Michael then went further, requesting that Anthropic itself had published the previous month prior to his interview with Mirzadegan. Chinese tech companies, he said, have been hitting Anthropic models over and over again in a process called distillation — essentially distilling the model’s behavior down close enough to replicate its capabilities.
Using China’s military mobilization rules, he said, would give the People’s Liberation Army access to something equivalent to the full, unrestricted Anthropic model. Meanwhile, the DoD will be working on a version of the Anthropic guidelines. “I would be armed with one, strapped to the back against a fully capable Anthropic model – the enemy,” Michael said. “It’s completely Orwellian.”
Michael added later in the interview, before moving on to the next topic: “If you’re America’s champion – and I believe they are, they’re one of the most important companies in the country – don’t you want to help your Department of Defense succeed with the best tools available?”

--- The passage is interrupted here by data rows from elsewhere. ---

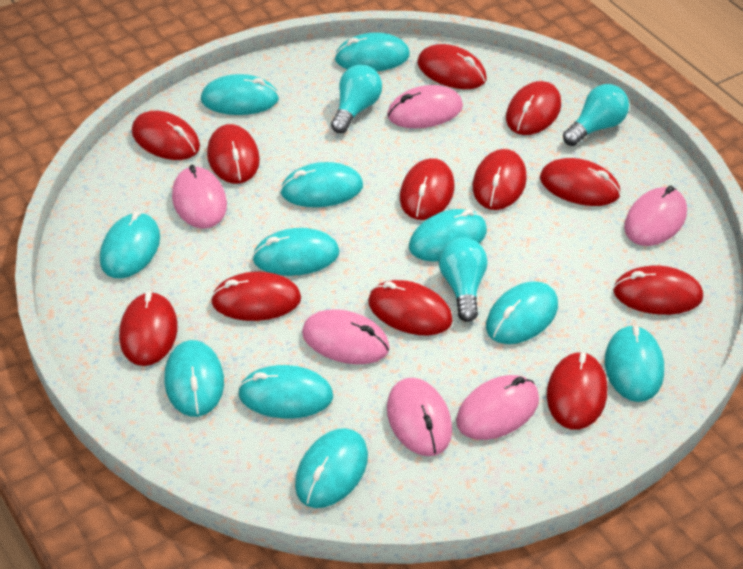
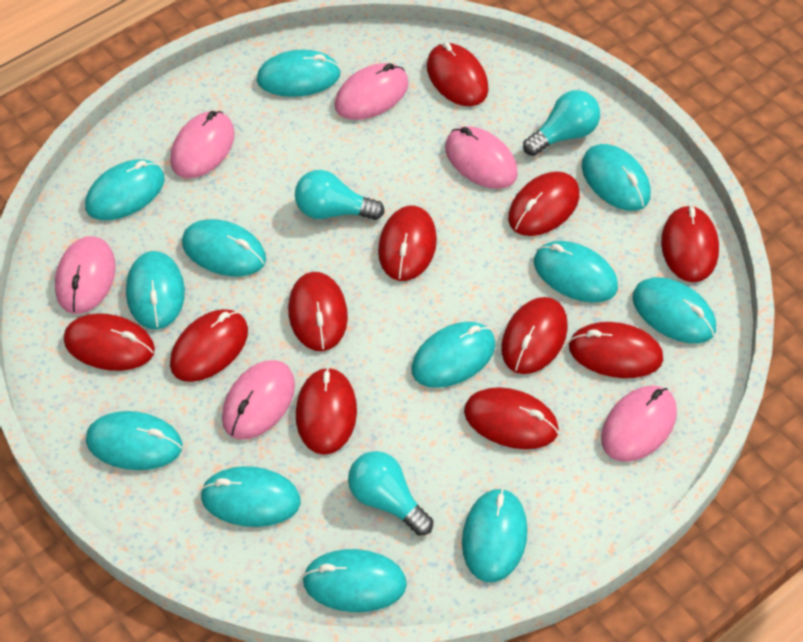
red mouse: [119,292,178,366] [132,111,200,160] [207,124,260,184] [211,272,301,321] [368,280,453,336] [400,158,455,220] [418,44,487,89] [473,149,527,210] [506,81,561,135] [540,158,621,206] [547,352,607,430] [613,266,703,315] = 12 -> [64,313,155,371] [170,309,248,382] [288,272,348,351] [296,367,357,455] [378,206,437,281] [427,42,489,106] [464,387,559,449] [501,297,568,374] [508,171,580,236] [569,322,663,378] [661,205,719,283] = 11
turquoise mouse: [100,211,160,279] [164,340,224,417] [201,74,279,115] [238,365,333,419] [252,228,339,276] [280,162,363,207] [295,428,368,508] [334,33,410,72] [409,209,487,262] [486,281,558,344] [605,325,664,402] = 11 -> [85,159,165,220] [86,411,182,470] [126,251,185,329] [182,219,266,276] [200,466,301,527] [257,49,341,97] [302,549,407,612] [411,322,495,388] [462,488,528,582] [534,241,618,303] [582,144,651,211] [633,277,716,343] = 12

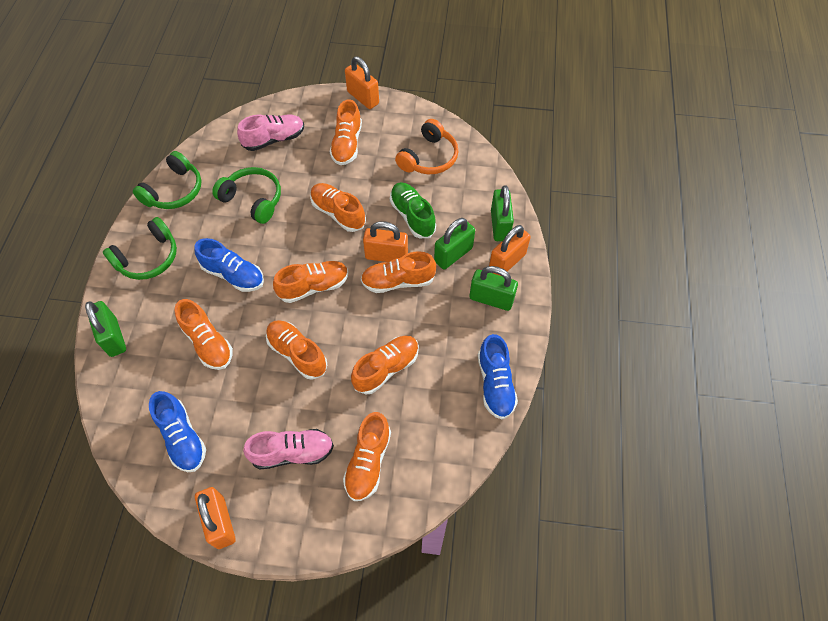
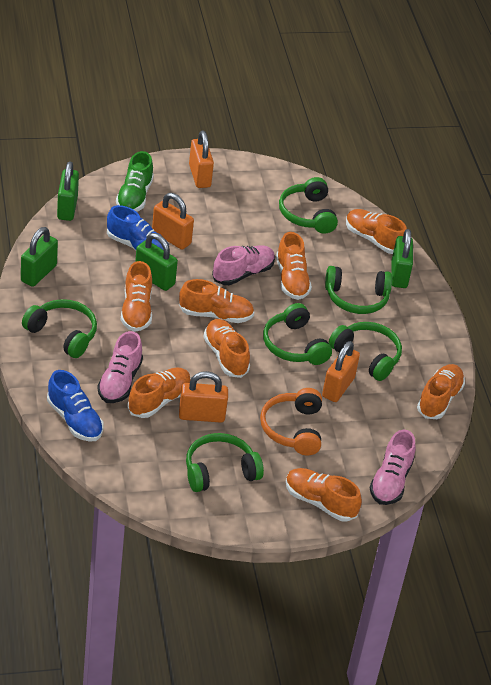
blue shoe: [149,391,206,472] [194,238,264,292] [478,334,518,420] = 3 -> [47,370,103,442] [107,205,169,250] = 2
green headphones: [103,217,177,280] [133,151,201,209] [212,167,281,224] = 3 -> [22,299,97,358] [186,433,264,492] [263,303,332,365] [279,177,338,234] [325,266,392,314] [329,322,402,381] = 6
pink shoe: [237,114,304,151] [243,429,334,469] = 2 -> [97,331,143,403] [212,245,275,285] [370,430,416,505] = 3

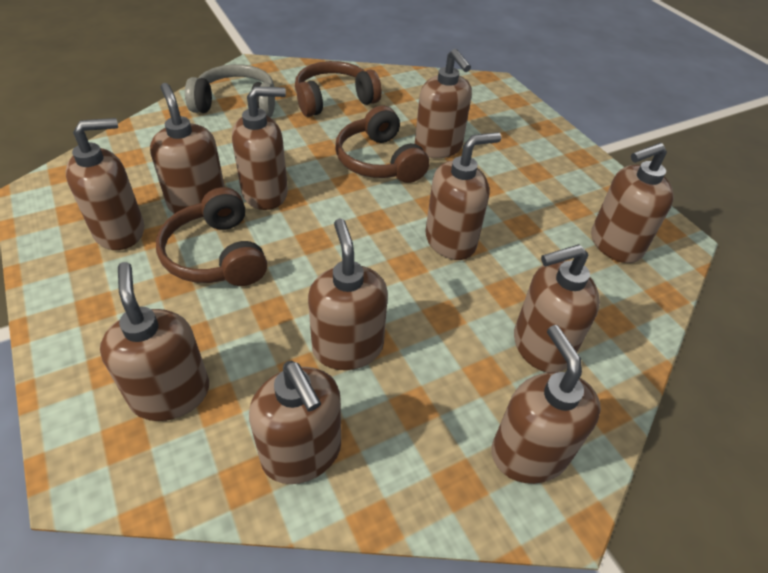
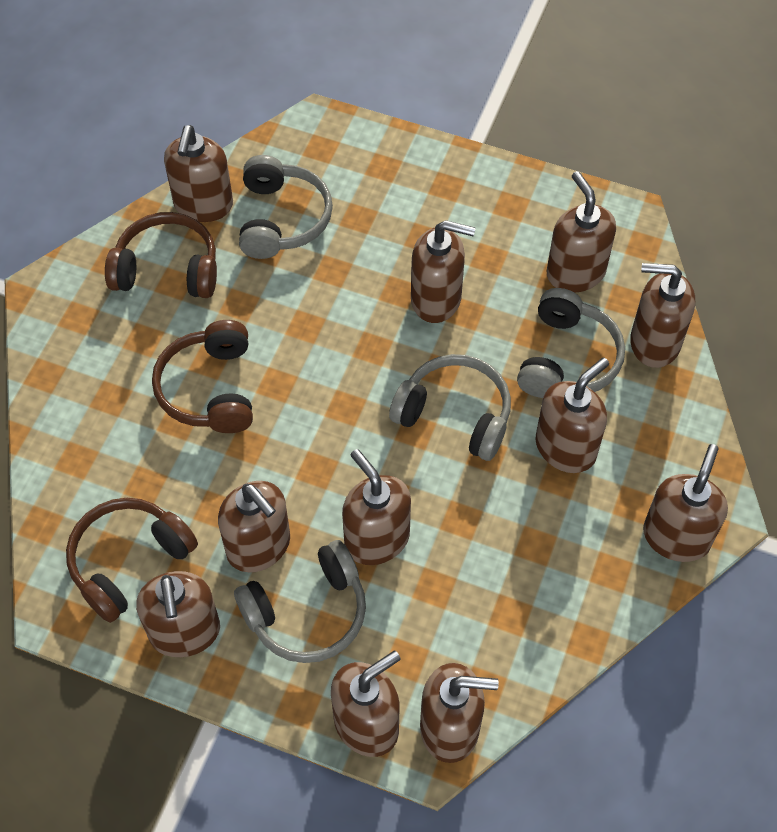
grey headphones: [185,64,275,117] = 1 -> [234,540,366,663] [239,155,333,259] [389,354,511,461] [517,288,625,398] = 4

As industry watchers are well aware, the dispute has moved from the negotiating table to the courtroom.
Defense Secretary Pete Hegseth deemed Anthropic a “procurement risk” in late February, and the government expanded again last week, filing a 40-page brief in the US District Court for the Northern District of California. The brief argued that giving Anthropic access to the DoD’s warfighting infrastructure would present an “unacceptable risk” to its supply chains in part because the company could disable or modify its technology to suit its interests rather than the nation’s during a war.
Anthropic was dismissed on Friday, filing affidavits, in a brief aside, saying the government’s case rested on technical misunderstandings and claims that had not been raised in months of negotiations. One of those declarations, filed by Anthropic’s head of public affairs Thiyagu Ramasamy, directly contradicted the government’s claim that Anthropic could disrupt military operations by disabling or altering the way its technology behaves — something Ramsamy said was technically impossible.
A hearing is scheduled for Tuesday in San Francisco.